*Data supplied*:
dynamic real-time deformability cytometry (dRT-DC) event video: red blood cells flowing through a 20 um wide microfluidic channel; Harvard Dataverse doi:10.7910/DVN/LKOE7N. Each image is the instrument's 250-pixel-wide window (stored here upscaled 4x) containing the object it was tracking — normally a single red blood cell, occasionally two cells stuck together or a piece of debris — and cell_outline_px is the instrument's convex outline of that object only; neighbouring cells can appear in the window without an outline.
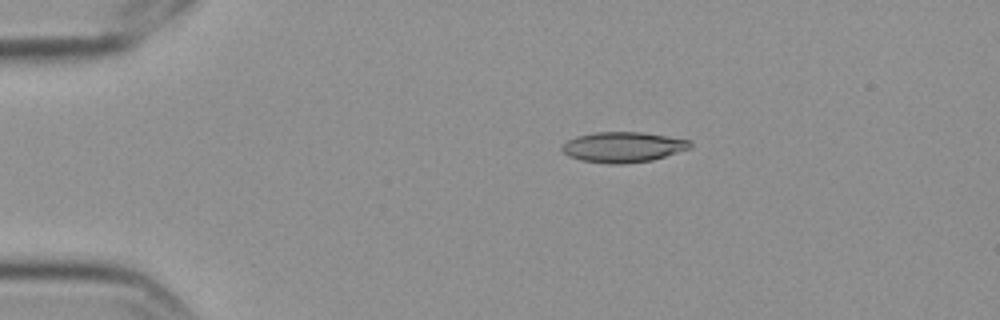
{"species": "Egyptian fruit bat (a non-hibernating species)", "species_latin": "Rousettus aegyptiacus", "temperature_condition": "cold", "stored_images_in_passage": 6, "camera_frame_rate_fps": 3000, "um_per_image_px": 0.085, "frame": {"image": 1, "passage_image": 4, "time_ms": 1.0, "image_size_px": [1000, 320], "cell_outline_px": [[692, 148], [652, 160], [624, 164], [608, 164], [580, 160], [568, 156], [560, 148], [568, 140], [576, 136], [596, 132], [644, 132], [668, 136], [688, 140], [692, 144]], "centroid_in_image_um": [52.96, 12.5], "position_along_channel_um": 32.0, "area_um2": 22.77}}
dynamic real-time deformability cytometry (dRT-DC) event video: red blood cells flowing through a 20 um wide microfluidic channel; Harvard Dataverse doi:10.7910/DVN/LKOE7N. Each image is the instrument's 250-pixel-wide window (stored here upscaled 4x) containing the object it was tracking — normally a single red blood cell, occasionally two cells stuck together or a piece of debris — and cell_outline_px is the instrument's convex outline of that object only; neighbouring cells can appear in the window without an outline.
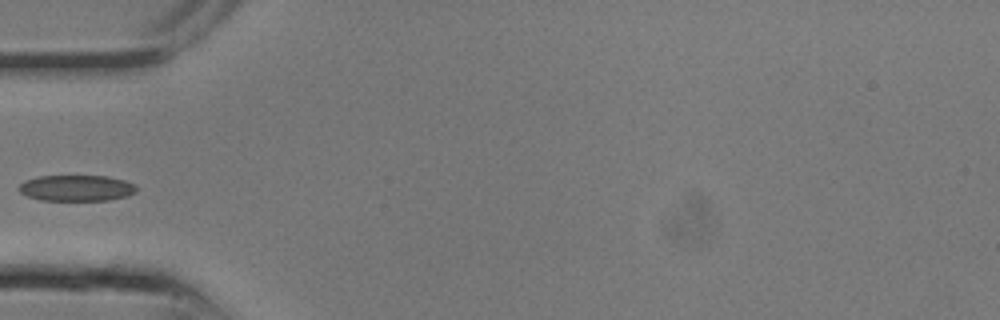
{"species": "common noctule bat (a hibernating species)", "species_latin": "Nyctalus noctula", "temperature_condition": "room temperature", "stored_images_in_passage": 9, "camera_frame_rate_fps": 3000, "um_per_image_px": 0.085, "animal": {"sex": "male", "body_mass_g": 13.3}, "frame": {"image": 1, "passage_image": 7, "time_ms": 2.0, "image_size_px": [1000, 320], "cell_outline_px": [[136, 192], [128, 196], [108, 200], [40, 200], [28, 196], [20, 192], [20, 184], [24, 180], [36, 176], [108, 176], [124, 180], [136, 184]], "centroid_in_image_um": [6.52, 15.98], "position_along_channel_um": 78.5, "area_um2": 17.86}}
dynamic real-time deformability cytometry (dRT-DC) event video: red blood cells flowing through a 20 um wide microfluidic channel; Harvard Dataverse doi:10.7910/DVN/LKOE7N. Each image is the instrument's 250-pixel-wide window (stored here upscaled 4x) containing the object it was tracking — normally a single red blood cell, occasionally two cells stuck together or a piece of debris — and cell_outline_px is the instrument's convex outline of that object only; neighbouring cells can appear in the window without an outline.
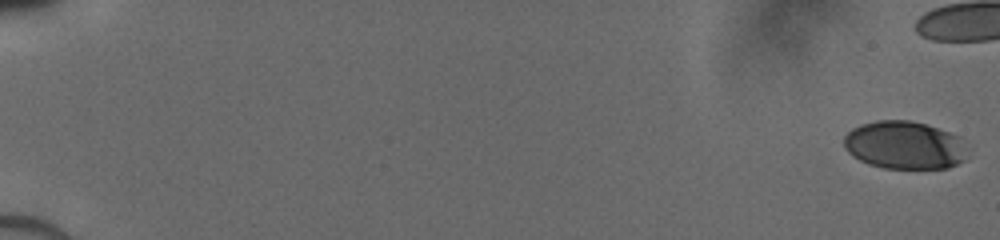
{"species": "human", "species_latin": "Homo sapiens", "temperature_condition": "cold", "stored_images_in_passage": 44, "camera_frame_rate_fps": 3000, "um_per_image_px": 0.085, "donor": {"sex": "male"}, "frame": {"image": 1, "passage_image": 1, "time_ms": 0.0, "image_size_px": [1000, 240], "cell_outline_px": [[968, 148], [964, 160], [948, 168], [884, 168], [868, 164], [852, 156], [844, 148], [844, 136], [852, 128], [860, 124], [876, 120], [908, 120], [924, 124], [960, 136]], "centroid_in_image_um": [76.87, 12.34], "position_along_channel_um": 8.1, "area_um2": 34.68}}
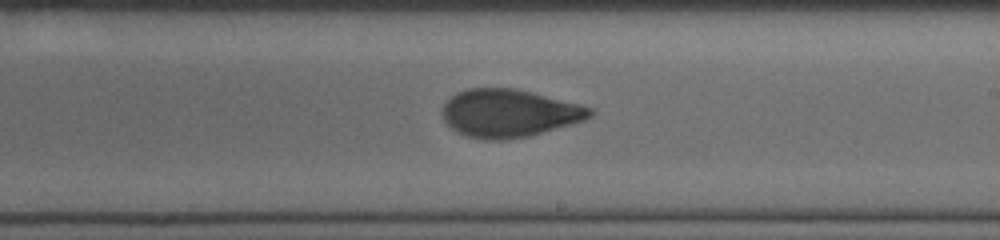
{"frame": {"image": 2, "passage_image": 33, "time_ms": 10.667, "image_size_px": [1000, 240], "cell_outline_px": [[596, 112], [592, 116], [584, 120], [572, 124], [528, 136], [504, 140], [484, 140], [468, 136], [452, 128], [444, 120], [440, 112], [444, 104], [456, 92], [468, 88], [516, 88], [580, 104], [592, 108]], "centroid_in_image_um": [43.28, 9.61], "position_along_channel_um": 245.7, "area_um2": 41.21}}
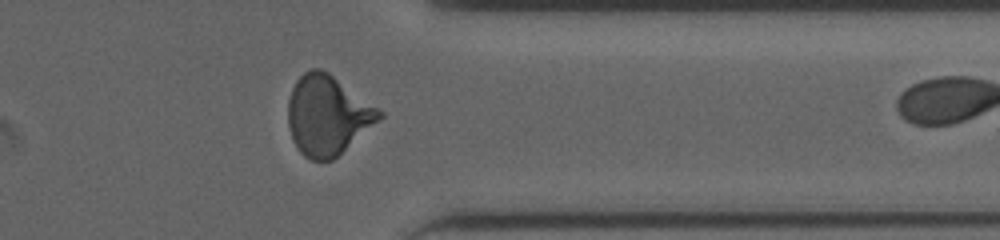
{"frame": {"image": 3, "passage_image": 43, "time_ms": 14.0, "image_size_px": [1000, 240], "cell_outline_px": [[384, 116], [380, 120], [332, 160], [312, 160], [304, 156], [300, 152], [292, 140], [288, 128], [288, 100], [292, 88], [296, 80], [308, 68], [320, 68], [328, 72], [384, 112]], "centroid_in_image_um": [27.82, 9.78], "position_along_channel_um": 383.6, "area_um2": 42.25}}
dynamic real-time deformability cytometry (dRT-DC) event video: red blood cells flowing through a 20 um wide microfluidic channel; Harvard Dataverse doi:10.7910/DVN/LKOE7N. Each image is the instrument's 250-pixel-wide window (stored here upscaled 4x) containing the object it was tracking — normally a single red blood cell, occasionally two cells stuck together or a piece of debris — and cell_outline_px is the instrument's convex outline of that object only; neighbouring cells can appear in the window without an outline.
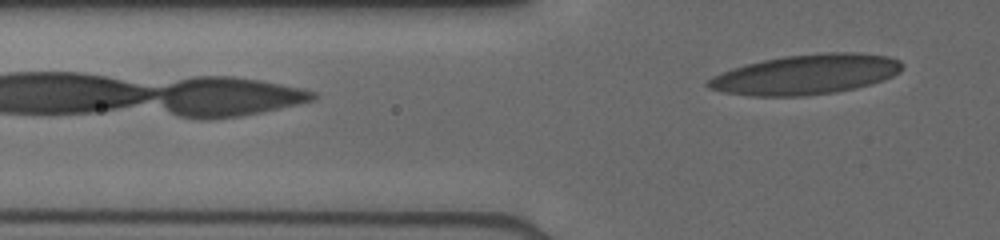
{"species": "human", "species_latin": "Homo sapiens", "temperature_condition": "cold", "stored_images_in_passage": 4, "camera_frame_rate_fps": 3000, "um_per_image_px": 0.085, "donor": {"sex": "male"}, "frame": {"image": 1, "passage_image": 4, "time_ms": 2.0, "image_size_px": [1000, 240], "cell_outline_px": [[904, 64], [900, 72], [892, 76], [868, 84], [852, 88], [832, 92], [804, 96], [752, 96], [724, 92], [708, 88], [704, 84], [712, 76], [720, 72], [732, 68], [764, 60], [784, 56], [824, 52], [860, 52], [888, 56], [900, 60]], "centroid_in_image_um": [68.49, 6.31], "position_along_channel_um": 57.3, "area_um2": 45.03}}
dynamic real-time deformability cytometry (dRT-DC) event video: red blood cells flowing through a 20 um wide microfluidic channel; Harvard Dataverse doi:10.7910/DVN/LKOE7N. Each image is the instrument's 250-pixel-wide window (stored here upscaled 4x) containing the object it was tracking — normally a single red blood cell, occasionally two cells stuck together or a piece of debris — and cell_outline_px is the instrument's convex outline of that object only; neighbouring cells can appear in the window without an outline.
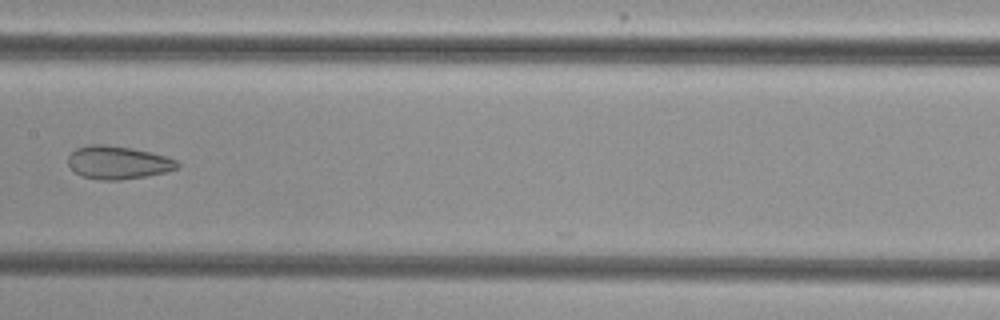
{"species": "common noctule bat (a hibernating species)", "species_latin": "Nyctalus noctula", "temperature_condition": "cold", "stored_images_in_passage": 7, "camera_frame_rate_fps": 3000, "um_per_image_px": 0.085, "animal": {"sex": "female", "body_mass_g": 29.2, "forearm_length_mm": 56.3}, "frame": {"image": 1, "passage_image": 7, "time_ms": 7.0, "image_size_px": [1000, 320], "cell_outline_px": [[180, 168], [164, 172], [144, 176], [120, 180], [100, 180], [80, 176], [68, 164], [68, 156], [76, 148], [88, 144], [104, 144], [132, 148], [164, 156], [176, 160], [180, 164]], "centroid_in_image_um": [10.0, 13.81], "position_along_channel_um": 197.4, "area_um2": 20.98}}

*Task requirements*: Repeat the data exactly, without the pictures.

*Answer for this exercise*:
dynamic real-time deformability cytometry (dRT-DC) event video: red blood cells flowing through a 20 um wide microfluidic channel; Harvard Dataverse doi:10.7910/DVN/LKOE7N. Each image is the instrument's 250-pixel-wide window (stored here upscaled 4x) containing the object it was tracking — normally a single red blood cell, occasionally two cells stuck together or a piece of debris — and cell_outline_px is the instrument's convex outline of that object only; neighbouring cells can appear in the window without an outline.
{"species": "Egyptian fruit bat (a non-hibernating species)", "species_latin": "Rousettus aegyptiacus", "temperature_condition": "cold", "stored_images_in_passage": 6, "camera_frame_rate_fps": 3000, "um_per_image_px": 0.085, "frame": {"image": 1, "passage_image": 4, "time_ms": 1.0, "image_size_px": [1000, 320], "cell_outline_px": [[692, 148], [652, 160], [624, 164], [608, 164], [580, 160], [568, 156], [560, 148], [568, 140], [576, 136], [596, 132], [644, 132], [668, 136], [688, 140], [692, 144]], "centroid_in_image_um": [52.96, 12.5], "position_along_channel_um": 32.0, "area_um2": 22.77}}
dynamic real-time deformability cytometry (dRT-DC) event video: red blood cells flowing through a 20 um wide microfluidic channel; Harvard Dataverse doi:10.7910/DVN/LKOE7N. Each image is the instrument's 250-pixel-wide window (stored here upscaled 4x) containing the object it was tracking — normally a single red blood cell, occasionally two cells stuck together or a piece of debris — and cell_outline_px is the instrument's convex outline of that object only; neighbouring cells can appear in the window without an outline.
{"species": "common noctule bat (a hibernating species)", "species_latin": "Nyctalus noctula", "temperature_condition": "room temperature", "stored_images_in_passage": 9, "camera_frame_rate_fps": 3000, "um_per_image_px": 0.085, "animal": {"sex": "male", "body_mass_g": 13.3}, "frame": {"image": 1, "passage_image": 7, "time_ms": 2.0, "image_size_px": [1000, 320], "cell_outline_px": [[136, 192], [128, 196], [108, 200], [40, 200], [28, 196], [20, 192], [20, 184], [24, 180], [36, 176], [108, 176], [124, 180], [136, 184]], "centroid_in_image_um": [6.52, 15.98], "position_along_channel_um": 78.5, "area_um2": 17.86}}
dynamic real-time deformability cytometry (dRT-DC) event video: red blood cells flowing through a 20 um wide microfluidic channel; Harvard Dataverse doi:10.7910/DVN/LKOE7N. Each image is the instrument's 250-pixel-wide window (stored here upscaled 4x) containing the object it was tracking — normally a single red blood cell, occasionally two cells stuck together or a piece of debris — and cell_outline_px is the instrument's convex outline of that object only; neighbouring cells can appear in the window without an outline.
{"species": "human", "species_latin": "Homo sapiens", "temperature_condition": "cold", "stored_images_in_passage": 44, "camera_frame_rate_fps": 3000, "um_per_image_px": 0.085, "donor": {"sex": "male"}, "frame": {"image": 1, "passage_image": 1, "time_ms": 0.0, "image_size_px": [1000, 240], "cell_outline_px": [[968, 148], [964, 160], [948, 168], [884, 168], [868, 164], [852, 156], [844, 148], [844, 136], [852, 128], [860, 124], [876, 120], [908, 120], [924, 124], [960, 136]], "centroid_in_image_um": [76.87, 12.34], "position_along_channel_um": 8.1, "area_um2": 34.68}}
{"frame": {"image": 2, "passage_image": 33, "time_ms": 10.667, "image_size_px": [1000, 240], "cell_outline_px": [[596, 112], [592, 116], [584, 120], [572, 124], [528, 136], [504, 140], [484, 140], [468, 136], [452, 128], [444, 120], [440, 112], [444, 104], [456, 92], [468, 88], [516, 88], [580, 104], [592, 108]], "centroid_in_image_um": [43.28, 9.61], "position_along_channel_um": 245.7, "area_um2": 41.21}}
{"frame": {"image": 3, "passage_image": 43, "time_ms": 14.0, "image_size_px": [1000, 240], "cell_outline_px": [[384, 116], [380, 120], [332, 160], [312, 160], [304, 156], [300, 152], [292, 140], [288, 128], [288, 100], [292, 88], [296, 80], [308, 68], [320, 68], [328, 72], [384, 112]], "centroid_in_image_um": [27.82, 9.78], "position_along_channel_um": 383.6, "area_um2": 42.25}}
dynamic real-time deformability cytometry (dRT-DC) event video: red blood cells flowing through a 20 um wide microfluidic channel; Harvard Dataverse doi:10.7910/DVN/LKOE7N. Each image is the instrument's 250-pixel-wide window (stored here upscaled 4x) containing the object it was tracking — normally a single red blood cell, occasionally two cells stuck together or a piece of debris — and cell_outline_px is the instrument's convex outline of that object only; neighbouring cells can appear in the window without an outline.
{"species": "human", "species_latin": "Homo sapiens", "temperature_condition": "cold", "stored_images_in_passage": 4, "camera_frame_rate_fps": 3000, "um_per_image_px": 0.085, "donor": {"sex": "male"}, "frame": {"image": 1, "passage_image": 4, "time_ms": 2.0, "image_size_px": [1000, 240], "cell_outline_px": [[904, 64], [900, 72], [892, 76], [868, 84], [852, 88], [832, 92], [804, 96], [752, 96], [724, 92], [708, 88], [704, 84], [712, 76], [720, 72], [732, 68], [764, 60], [784, 56], [824, 52], [860, 52], [888, 56], [900, 60]], "centroid_in_image_um": [68.49, 6.31], "position_along_channel_um": 57.3, "area_um2": 45.03}}
dynamic real-time deformability cytometry (dRT-DC) event video: red blood cells flowing through a 20 um wide microfluidic channel; Harvard Dataverse doi:10.7910/DVN/LKOE7N. Each image is the instrument's 250-pixel-wide window (stored here upscaled 4x) containing the object it was tracking — normally a single red blood cell, occasionally two cells stuck together or a piece of debris — and cell_outline_px is the instrument's convex outline of that object only; neighbouring cells can appear in the window without an outline.
{"species": "common noctule bat (a hibernating species)", "species_latin": "Nyctalus noctula", "temperature_condition": "cold", "stored_images_in_passage": 7, "camera_frame_rate_fps": 3000, "um_per_image_px": 0.085, "animal": {"sex": "female", "body_mass_g": 29.2, "forearm_length_mm": 56.3}, "frame": {"image": 1, "passage_image": 7, "time_ms": 7.0, "image_size_px": [1000, 320], "cell_outline_px": [[180, 168], [164, 172], [144, 176], [120, 180], [100, 180], [80, 176], [68, 164], [68, 156], [76, 148], [88, 144], [104, 144], [132, 148], [164, 156], [176, 160], [180, 164]], "centroid_in_image_um": [10.0, 13.81], "position_along_channel_um": 197.4, "area_um2": 20.98}}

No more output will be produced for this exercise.